Regarding the second question. Let me remark that as far as I can see the IBM claim is about a full computation of all the 2^53 probabilities. It is reasonable to think that producing a sample (or even a complete list of 2^53 probabilities) with fidelity t reduces the classical effort linearly with t. (This is the claim about the specific algorithm used by the Google team.) If this holds for the IBM algorithm then the 2.5 days will go down to less than a minute. It will be very interesting to explore if for a version of the IBM algorithm we can have a running time which is linear with t. (It is also interesting if in a discussion based on heuristic arguments both for computational hardness and computational easiness, we can take for granted such a linear dependence on the algorithm running time on t.)
In my view the second issue is the crucial one. Reaching a fidelity above 1/10,000 for a 53 qubit experiments would cause me to have doubts on my conjecture “against” quantum supremacy. (Even if it is only one minute on the IBM super-duper computer.) The crucial aspect, in my view, is to understand (and also further develop, and replicate) the experiments in the regime that can be tested by a classical computer. (This regime is larger now by the IBM method.)
What I would like to see is:
A) an independent verification of the statistical tests outcomes for the experiments in the regime where the Google team classically computed the probabilities.
This seems quite easy to perform and maybe this was already done as part as the refereeing process.
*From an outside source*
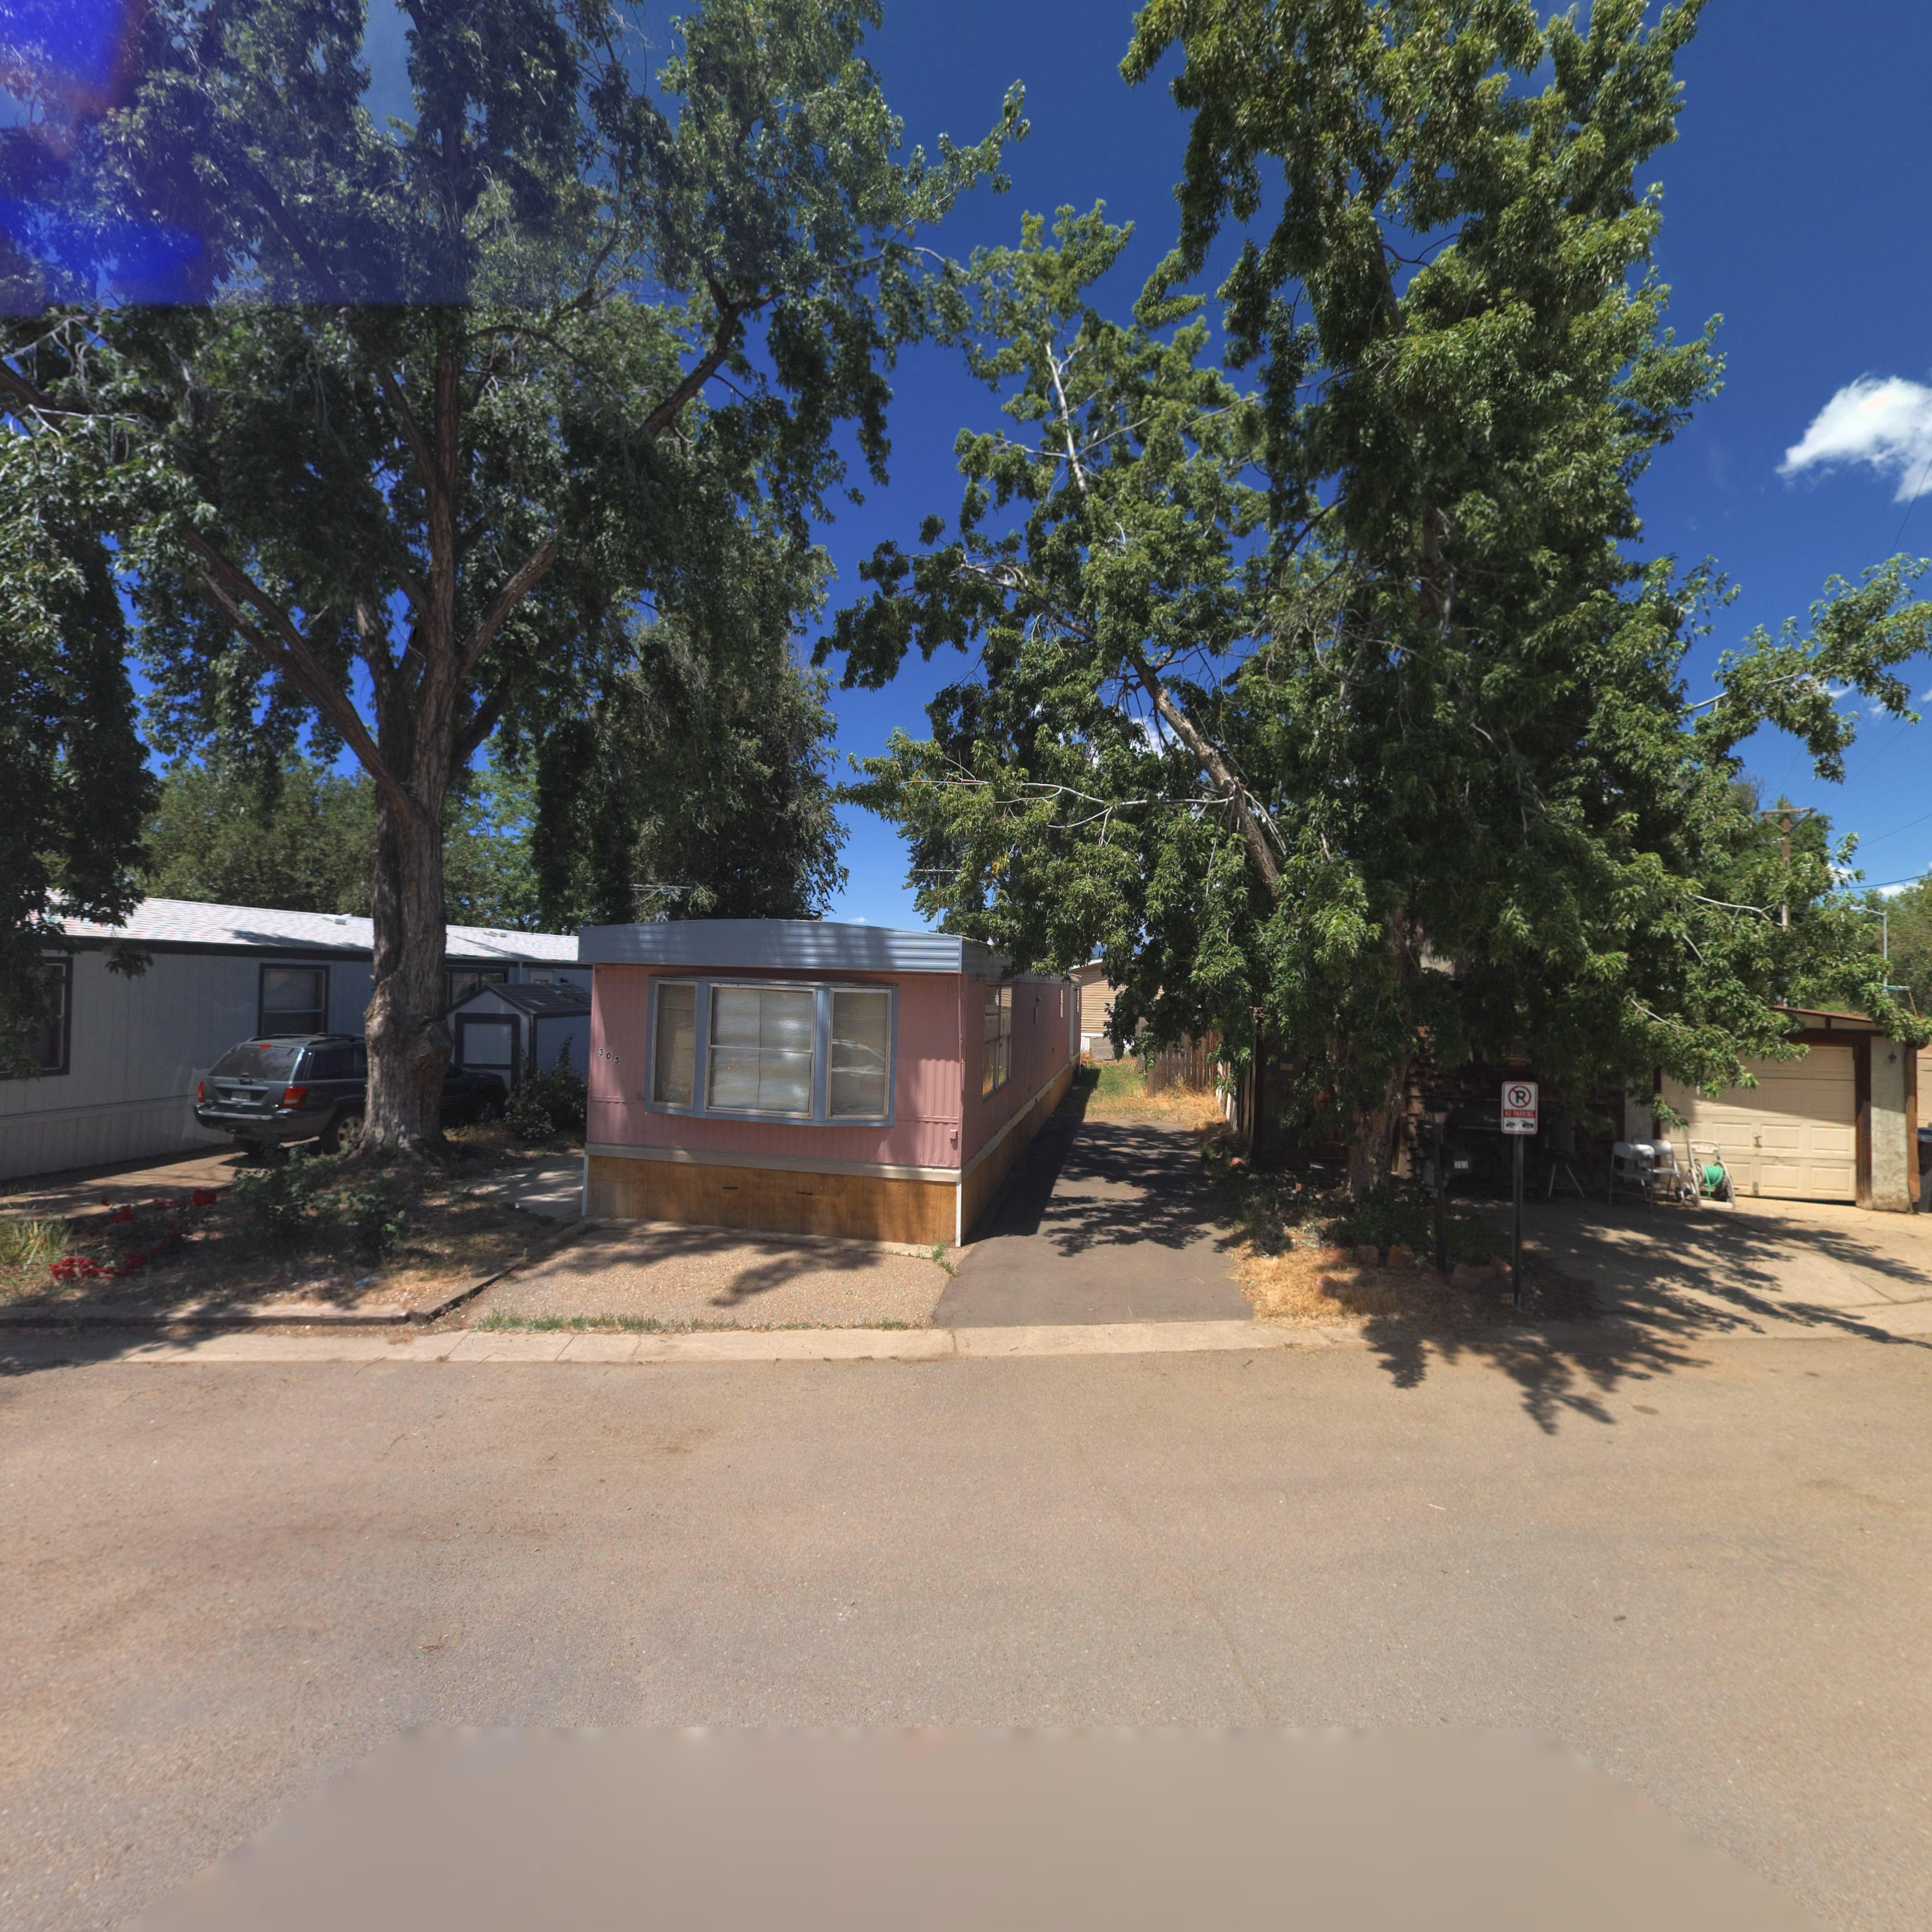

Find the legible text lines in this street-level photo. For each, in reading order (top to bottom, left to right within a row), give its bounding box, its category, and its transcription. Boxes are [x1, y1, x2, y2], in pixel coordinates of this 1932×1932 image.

[598, 1048, 619, 1063] StreetNumber: 305
[1455, 1161, 1467, 1168] StreetNumber: 303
This looks to me a crucial step in a verification of such an important experiment.
B) Experiments giving full histograms for circuits in the 10-25 qubit range. (Again maybe this was already done.) See this comment by Ryan.
Perhaps at a later stage also:
C) Experiments in the 10-30 qubit range on the IBM quantum computer. (This is an excellent suggestion by Greg Kuperberg.)
D) In practice the 53 qubit samples might be still hard to check for IBM. (The 1/10,000 improvement that I heuristically suggested is not relevant for checking the fidelity in Google’s sample.) But maybe Google can produce samples for 41-49 qubits for which IBM can compute the probabilities quickly and test the Google’s prediction on the fidelity.
I ask: Does the distinction “polynomial time-nondeterministic polynomial time” dissolve here?